Título: Óxidos de identidad. Memoria
y juventud rural en el sur de Chile Autor: Yanko González
Director: Verena Stolcke – Carles Feixa (UdL)
El objetivo fundamental de este trabajo es dar cuenta y resolver,
tanto a nivel teórico como empírico, los problemas
constitutivos de la juventud como construcción cultural
en el mundo rural del sur chileno, teniendo como referente
el desarrollo del sujeto juvenil como actor social en el contexto
nacional y latinoamericano.
La primera parte de la tesis aborda el estado del arte del
problema donde se inscribe esta investigación: aquellas
identidades juveniles “invisibles” y “emergentes”,
que actualmente se manifiestan en las juventudes rurales.
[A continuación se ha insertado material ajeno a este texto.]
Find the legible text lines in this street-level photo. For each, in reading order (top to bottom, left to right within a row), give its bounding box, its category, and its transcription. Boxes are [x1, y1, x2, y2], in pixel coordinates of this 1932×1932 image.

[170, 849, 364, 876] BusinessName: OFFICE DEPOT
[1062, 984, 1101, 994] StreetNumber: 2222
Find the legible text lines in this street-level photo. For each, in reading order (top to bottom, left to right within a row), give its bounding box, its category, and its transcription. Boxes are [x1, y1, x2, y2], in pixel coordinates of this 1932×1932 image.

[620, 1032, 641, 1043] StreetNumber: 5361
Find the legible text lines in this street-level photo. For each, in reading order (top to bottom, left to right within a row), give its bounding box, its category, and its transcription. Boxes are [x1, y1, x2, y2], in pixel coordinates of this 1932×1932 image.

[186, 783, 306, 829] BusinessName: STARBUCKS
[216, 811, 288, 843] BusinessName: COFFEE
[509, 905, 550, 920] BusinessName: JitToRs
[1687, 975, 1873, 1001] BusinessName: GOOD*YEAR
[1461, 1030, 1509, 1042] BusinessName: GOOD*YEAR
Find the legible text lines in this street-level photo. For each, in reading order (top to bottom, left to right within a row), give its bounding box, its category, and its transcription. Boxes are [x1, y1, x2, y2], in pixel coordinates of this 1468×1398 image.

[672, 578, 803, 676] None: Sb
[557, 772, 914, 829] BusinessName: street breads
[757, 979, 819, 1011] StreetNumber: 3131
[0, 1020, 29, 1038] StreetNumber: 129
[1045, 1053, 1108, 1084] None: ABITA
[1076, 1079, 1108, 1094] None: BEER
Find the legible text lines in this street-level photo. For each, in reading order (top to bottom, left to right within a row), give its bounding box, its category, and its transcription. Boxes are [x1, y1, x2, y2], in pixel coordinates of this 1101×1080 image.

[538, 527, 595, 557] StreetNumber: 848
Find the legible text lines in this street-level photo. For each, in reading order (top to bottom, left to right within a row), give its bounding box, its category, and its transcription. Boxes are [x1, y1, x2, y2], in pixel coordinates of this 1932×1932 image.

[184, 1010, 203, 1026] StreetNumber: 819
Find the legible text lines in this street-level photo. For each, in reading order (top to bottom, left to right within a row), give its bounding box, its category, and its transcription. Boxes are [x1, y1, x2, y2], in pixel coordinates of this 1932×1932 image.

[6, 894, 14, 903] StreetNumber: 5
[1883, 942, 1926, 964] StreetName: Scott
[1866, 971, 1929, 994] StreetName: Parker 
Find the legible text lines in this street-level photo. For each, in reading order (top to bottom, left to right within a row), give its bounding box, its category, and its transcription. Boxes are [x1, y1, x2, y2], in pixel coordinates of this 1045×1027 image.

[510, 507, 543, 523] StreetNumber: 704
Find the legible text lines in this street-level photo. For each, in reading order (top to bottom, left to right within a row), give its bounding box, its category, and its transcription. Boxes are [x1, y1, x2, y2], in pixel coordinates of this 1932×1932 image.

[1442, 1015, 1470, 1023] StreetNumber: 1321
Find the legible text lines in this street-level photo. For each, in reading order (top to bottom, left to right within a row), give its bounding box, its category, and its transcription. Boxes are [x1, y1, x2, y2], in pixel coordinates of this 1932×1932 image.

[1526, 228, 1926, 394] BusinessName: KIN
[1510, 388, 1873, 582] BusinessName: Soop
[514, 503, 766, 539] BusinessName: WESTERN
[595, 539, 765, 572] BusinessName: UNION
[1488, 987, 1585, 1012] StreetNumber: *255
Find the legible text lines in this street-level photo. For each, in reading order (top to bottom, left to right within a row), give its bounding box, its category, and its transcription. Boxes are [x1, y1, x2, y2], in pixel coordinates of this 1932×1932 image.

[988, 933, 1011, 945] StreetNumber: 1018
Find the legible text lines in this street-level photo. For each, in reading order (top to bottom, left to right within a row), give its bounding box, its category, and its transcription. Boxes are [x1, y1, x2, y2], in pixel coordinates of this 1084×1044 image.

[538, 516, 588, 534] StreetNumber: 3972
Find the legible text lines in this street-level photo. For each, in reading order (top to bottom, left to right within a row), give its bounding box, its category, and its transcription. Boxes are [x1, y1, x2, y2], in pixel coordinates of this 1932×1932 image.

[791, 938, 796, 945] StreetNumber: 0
Esta sección analiza el transcurso histórico
de las identidades juveniles en Chile, ordenando este proceso
desde el “privilegio” de ser joven -elites y mesocracias
masculinas ilustradas-, hasta los actores omitidos –juventudes
rurales y urbano populares-. Para ello se recurre a aportes
teóricos de la llamada “nueva historia”
y las teorías generacionales. La segunda parte de esta
investigación, se focaliza en las juventudes rurales.
Se discuten algunas obras de historia rural y regional, puntualizando
los antecedentes que permiten distinguir las transformaciones
que ha atravesado el mundo rural y sus habitantes como sujetos
de un espacio distintivo. Finalmente se propone una reelaboración
conceptual sobre identidad juvenil con el objetivo de contribuir
a resolver los vacíos que enfrentan las teorías
en la producción de conocimiento sobre el colectivo
juvenil rural. Aquí se propone y desarrolla el concepto
de identidad juvenil como un continuum. Esta segunda
parte se cierra con las estrategias teóricas y metodológicas
desde donde fue construido el estudio etnográfico:
Historias de Vida.
La tercera parte de esta tesis desarrolla el resultado de
mi trabajo de campo en el Distrito rural costero de Chaihuín
en el sur de Chile. Allí se exploran las diversas constituciones
identitarias juveniles en tres generaciones: 1935-1960; 1961-1989
y 1990-2003. Los resultados de la investigación permitieron
concluir, entre otros aspectos, que hasta mediados del siglo
XX predomina un tipo de adscripción juvenil contrastante
con el mundo urbano en la medida que el marcador biológico
(edad) perfila a un actor con escasa diferenciación
con respecto al conjunto de la comunidad. La soltería
es el marcador que sintetiza dicha condición: el estrecho
intervalo que media entre la dependencia y la independencia
a la unidad doméstica y el colectivo social mayor.
La urgencia por incorporarse como agentes productivos y el
obligado retraso de la emancipación familiar (en el
caso de los varones, por una norma consuetudinaria, la llamada
“ley de los 25” [años]), los compele a
comprimir el tiempo de soltería y casarse velozmente.
En la segunda generación estudiada, las transformaciones
de tipo productivo (labores de pesca y recolección
de mariscos); la mayor oferta educativa y la modernización
de la sociedad urbana, desencadenarán una alteración
en la soltería, reconvirtiéndola en una adscripción
juvenil con una densidad biográfica mayor. El surgimiento
del “pololeo” [noviazgo informal] es un dispositivo
que ayuda a prolongar la soltería de esta generación,
juvenilizándola pero, a su vez, abrevia esta
juvenilización, por la mayor permisividad
sexual que trae aparejado el pololeo, el que desemboca en
una descendencia a sustentar. Las mujeres arribarán
a esta “breve juventud” debido a la migración
laboral (servicio doméstico). El pololeo –como
constructo cultural urbano-, y muchos bienes simbólicos
de un mercado juvenil emergente (moda, música y revistas
juveniles), serán apropiados y transmitidos por ellas
a los varones. No obstante, la juvenilización
de las muchachas será un proceso abortado debido a
que al regresar a la comunidad de origen, el prototipo identitario
“joven y mujer” tendrá una precaria existencia.
La última generación estudiada es la que presenta
el más alto grado de adscripción identitaria
juvenil. Entre otros aspectos, este fenómeno se manifiesta
en el consumo y apropiación de la música, la
que juega un papel capital como elaborador y aglutinador identitario.
Así, desde fines de la década de los 90’
comienzan a surgir lo que denomino “protoculturas juveniles”,
muchachos unidos en torno a la música y estilo de la
cumbia sound (llamados “cumbiancheros”)
y el heavy metal (llamados “metaleros”),
que se han convertido en los agentes estructurados y estructurantes
de las alteraciones en el mundo rural del sur chileno.